Fueron, porque tuvieron la mala suerte de nacer en tan aciagos siglos, espléndidas escritoras que la historia silenció. Y en todas sus biografías, aparte de destacar en tan noble arte, concurre la característica de ser murcianas de nacencia. Aunque la sociedad de sus épocas pronto las olvidó. Y no con el inefable paso de los siglos, que también, sino mientras creaban literatura que daba sopas con ondas a sus coetáneos. Sin embargo, sus nombres cimentan la creación literaria en la Región y son dignas, aunque poco se estile en estas latitudes, de honra y reconocimiento. A eso vamos.
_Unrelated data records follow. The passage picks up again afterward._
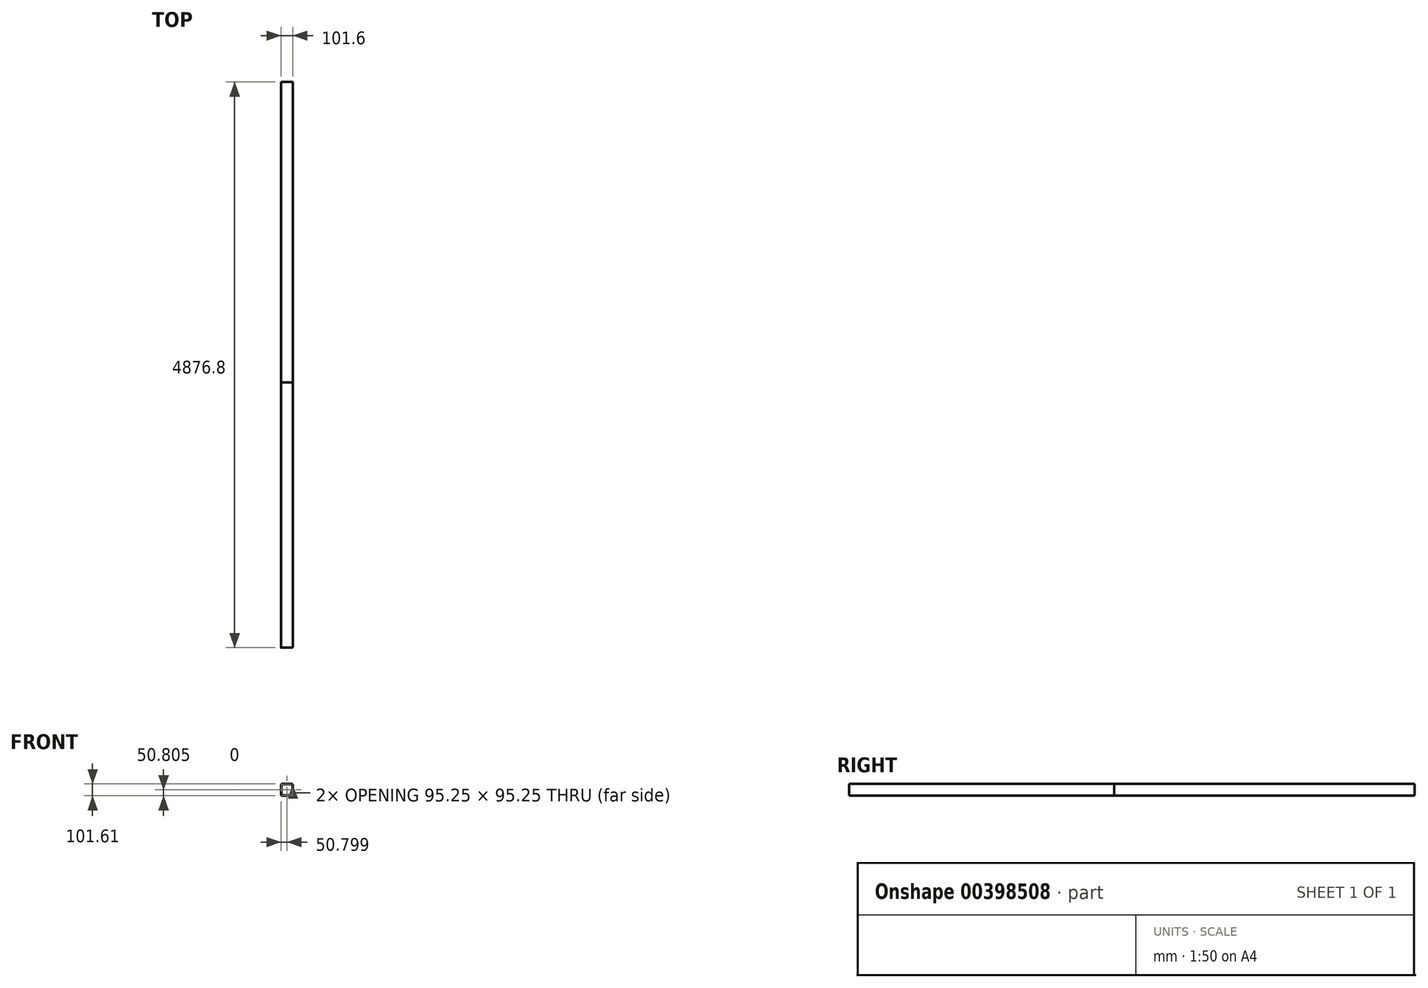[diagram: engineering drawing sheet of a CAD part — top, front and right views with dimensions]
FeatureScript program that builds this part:
annotation { "Feature Type Name" : "Feature", "Feature Type Description" : "" }
export const myFeature = defineFeature(function(context is Context, id is Id, definition is map)
    precondition{}
    {
        {
            var Q0;
            Q0=qCreatedBy(makeId("Front.planeOp"),FACE);
            var sketch = newSketch(context, id + "F0", { "sketchPlane" : qUnion([Q0])});
            skLineSegment(sketch, "E0.bottom", {"start": v(-9.65, 3.18) * mm, "end": v(-92.2, 3.17) * mm});
            skLineSegment(sketch, "E0.top", {"start": v(-9.65, 104.77) * mm, "end": v(-92.2, 104.77) * mm});
            skLineSegment(sketch, "E0.left", {"start": v(-0.12, 12.7) * mm, "end": v(-0.12, 95.25) * mm});
            skLineSegment(sketch, "E0.right", {"start": v(-101.72, 12.7) * mm, "end": v(-101.72, 95.25) * mm});
            skLineSegment(sketch, "E1.bottom", {"start": v(-92.2, 101.6) * mm, "end": v(-9.65, 101.6) * mm});
            skLineSegment(sketch, "E1.top", {"start": v(-92.2, 6.35) * mm, "end": v(-9.65, 6.35) * mm});
            skLineSegment(sketch, "E1.left", {"start": v(-98.55, 95.25) * mm, "end": v(-98.55, 12.7) * mm});
            skLineSegment(sketch, "E1.right", {"start": v(-3.3, 95.25) * mm, "end": v(-3.3, 12.7) * mm});
            skArc(sketch, "E2", {"start": v(-92.2, 101.6) * mm, "mid": v(-96.69, 99.74) * mm, "end": v(-98.55, 95.25) * mm});
            skArc(sketch, "E3", {"start": v(-92.2, 104.77) * mm, "mid": v(-98.93, 101.99) * mm, "end": v(-101.72, 95.25) * mm});
            skArc(sketch, "E4", {"start": v(-3.3, 95.25) * mm, "mid": v(-5.16, 99.74) * mm, "end": v(-9.65, 101.6) * mm});
            skArc(sketch, "E5", {"start": v(-0.12, 95.25) * mm, "mid": v(-2.91, 101.99) * mm, "end": v(-9.65, 104.78) * mm});
            skArc(sketch, "E6", {"start": v(-98.55, 12.7) * mm, "mid": v(-96.69, 8.2) * mm, "end": v(-92.2, 6.35) * mm});
            skArc(sketch, "E7", {"start": v(-9.65, 6.35) * mm, "mid": v(-5.16, 8.2) * mm, "end": v(-3.3, 12.7) * mm});
            skArc(sketch, "E8", {"start": v(-9.65, 3.17) * mm, "mid": v(-2.91, 5.96) * mm, "end": v(-0.12, 12.7) * mm});
            skArc(sketch, "E9", {"start": v(-101.72, 12.7) * mm, "mid": v(-98.93, 5.96) * mm, "end": v(-92.2, 3.17) * mm});
            skSolve(sketch);
        }
        {
            var Q0;
            Q0 = qSketchRegion(id + "F0", true);
            extrude(context, id + "F1", {"entities" : qUnion([Q0]), "depth" : 4876.8 * mm});
        }
        {
            var Q0;
            Q0 = qSketchRegion(id + "F0", true);
            extrude(context, id + "F2", {"entities" : qUnion([Q0]), "depth" : 2590.8 * mm});
        }
    });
Cuentan algunos autores que Santa Florentina (535?-615?), una de los cuatro hermanos y santos cartageneros, ya se dedicaba con mucho acierto a la poesía. Pero de ella no se conserva ninguna creación. Tampoco resulta sospechoso, cuando menos, si tenemos en cuenta que hasta el siglo X no se atrevería una mujer a firmar su obra, como hizo la monja Ende, iluminadora de manuscritos en Gerona. Y muchos hasta dudan hoy de su nombre. Comprobado queda, al menos, que los hermanos de Florentina le escribirían y dedicarían libros a esta cartagenera de la que se cuenta que rigió unos cuarenta monasterios con más de mil religiosas a su cargo.
José Amador de los Ríos, en su ‘Historia crítica de la literatura española’, refiere sobre Florentina que «no ajena por cierto del comercio de las letras y de la musa sagrada, la hermosa Florentina, siguiendo las huellas de sus hermanos aspiraba a hacer entre las matronas visigodas la misma cosecha alcanzada por Leandro [su hermano] entre los próceres del reino».
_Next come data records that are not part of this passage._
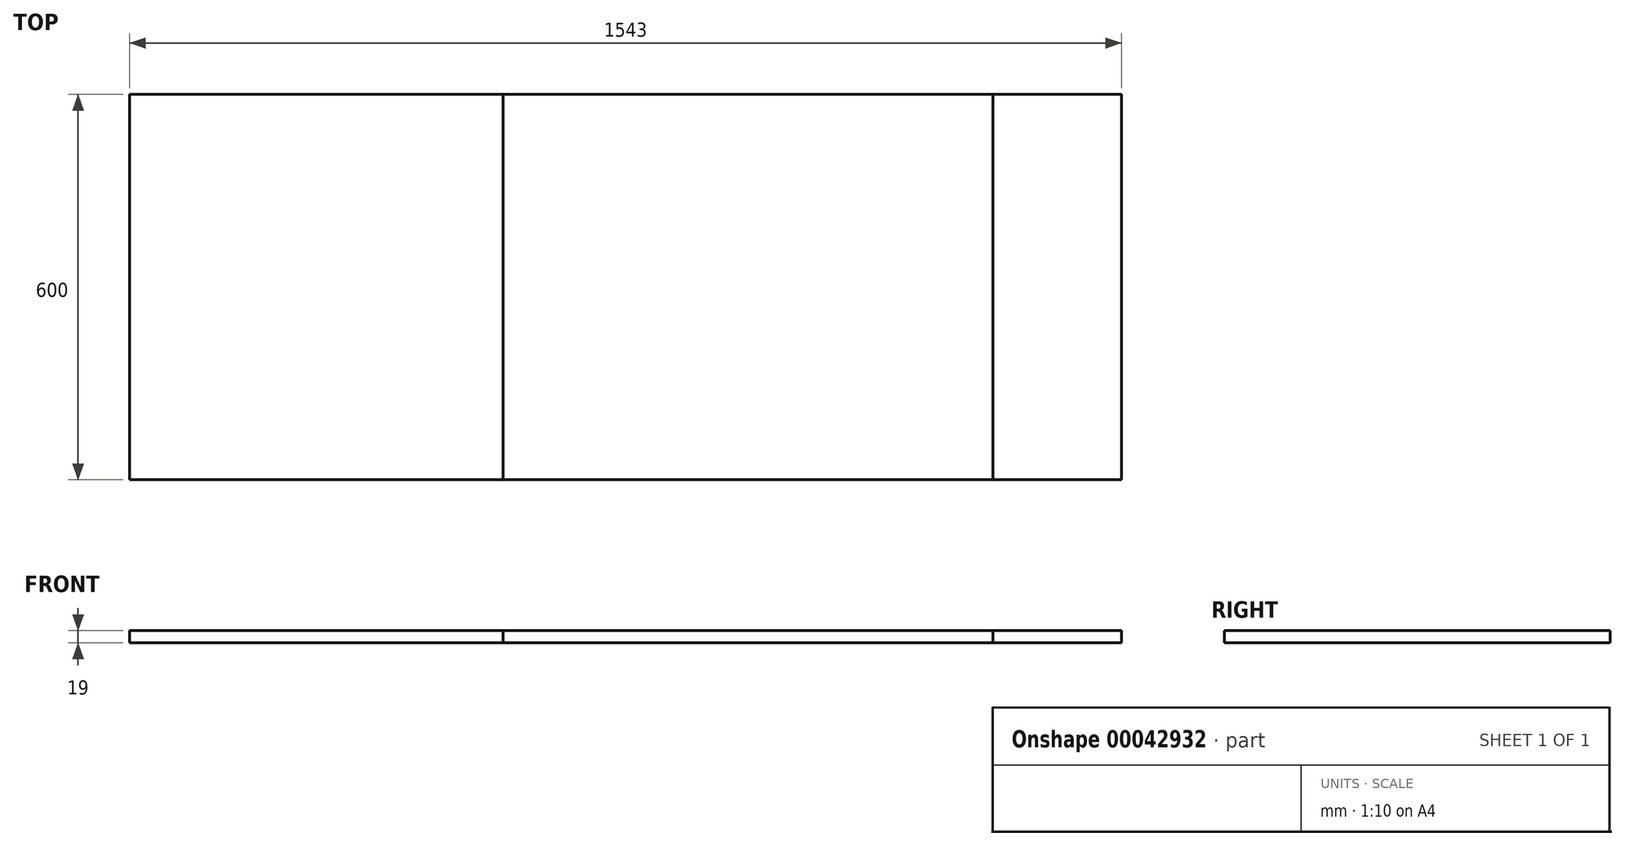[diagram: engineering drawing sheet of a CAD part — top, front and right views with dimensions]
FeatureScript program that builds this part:
annotation { "Feature Type Name" : "Feature", "Feature Type Description" : "" }
export const myFeature = defineFeature(function(context is Context, id is Id, definition is map)
    precondition{}
    {
        {
            assignVariable(context, id + "F0", {"name" : "CupboardThickness", "anyValue" : 19});
        }
        {
            var Q0;
            Q0=qCreatedBy(makeId("Right.planeOp"),FACE);
            var sketch = newSketch(context, id + "F1", { "sketchPlane" : qUnion([Q0])});
            skLineSegment(sketch, "E0.bottom", {"start": v(0, 0) * mm, "end": v(600, 0) * mm});
            skLineSegment(sketch, "E0.top", {"start": v(0, 19) * mm, "end": v(600, 19) * mm});
            skLineSegment(sketch, "E0.left", {"start": v(0, 0) * mm, "end": v(0, 19) * mm});
            skLineSegment(sketch, "E0.right", {"start": v(600, 0) * mm, "end": v(600, 19) * mm});
            skSolve(sketch);
        }
        {
            var Q0;
            Q0=makeQuery(id+"F1.imprint","IMPRINT",FACE,{"disambiguationData":[TD([[makeQuery(id+"F1.imprint","IMPRINT",EDGE,{"derivedFrom":sQuery(id+"F1.wireOp",EDGE,"E0.bottom")}),1.0]])]});
            extrude(context, id + "F2", {"entities" : qUnion([Q0]), "depth" : (800 - 2 * getVariable(context, 'CupboardThickness')) * mm});
        }
        {
            var Q0;
            Q0=makeQuery(id+"F2.opExtrude","CAP_FACE",FACE,{"disambiguationData":[OSD([sQuery(id+"F1.wireOp",EDGE,"E0.bottom"),sQuery(id+"F1.wireOp",EDGE,"E0.top"),sQuery(id+"F1.wireOp",EDGE,"E0.left"),sQuery(id+"F1.wireOp",EDGE,"E0.right")])],"isStart":true});
            extrude(context, id + "F3", {"entities" : qUnion([Q0]), "depth" : ((2000 - 800 - 2 * getVariable(context, 'CupboardThickness')) / 2) * mm});
        }
        {
            var Q0;
            Q0 = qSketchRegion(id + "F1", true);
            extrude(context, id + "F4", {"entities" : qUnion([Q0]), "depth" : (1000 - 2 * getVariable(context, 'CupboardThickness')) * mm});
        }
    });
Leandro llegaría a escribir que Florentina era «la primera poetisa sagrada cuyo nombre registraba la historia de la letras españolas». Hay quien considera que sus creaciones se incorporaron a los textos de Leandro. Vaya usted a saber.
Llegado el siglo XVI, otra cartagenera, Ana María de Ávila, también religiosa, adquirió protagonismo en la nómina de célebres escritoras de nuestra gran tierra. En este caso, se conservan algunos de sus textos tras ser publicados en otros libros de su hermano Nicolás. Poco más se conoce de la mujer. Alberto Colao, en su obra ‘Intelectuales en la Cartagena del siglo XVII’, destaca que «la misma oscuridad que nos la oculta nos incita a imaginarla como una delicada dama, que sería en su época la más ideal mujer cartagenera».
Mucho más documentada está la historia de Sor Juana de la Cruz, quien, tras enviudar de Gaspar Ruir, ingresó en la Tercera Orden Seráfica. Como en otros casos similares, fue su confesor quien le ordenó que escribiera la historia de su vida.
Juana nació en la pedanía murciana de Beniaján, en cuya parroquia de San Juan Bautista fue bautizada el día 17 de junio de 1587. Con 22 años se casó con un granadino y en Granada fijarían su residencia. Ambos trabajaron como enfermeros del Hospital Real. Ya viuda, en 1650, Juana tomó el cordón y hábito franciscano. Ocho años después comenzó a escribir su autobiografía. Falleció en Granada, tal y como había profetizado, un 29 de marzo de 1675 y la Iglesia Católica impulsó su proceso de beatificación, aunque jamás concluyó. Eso sí, llegaron a otorgarle el grado de venerable madre.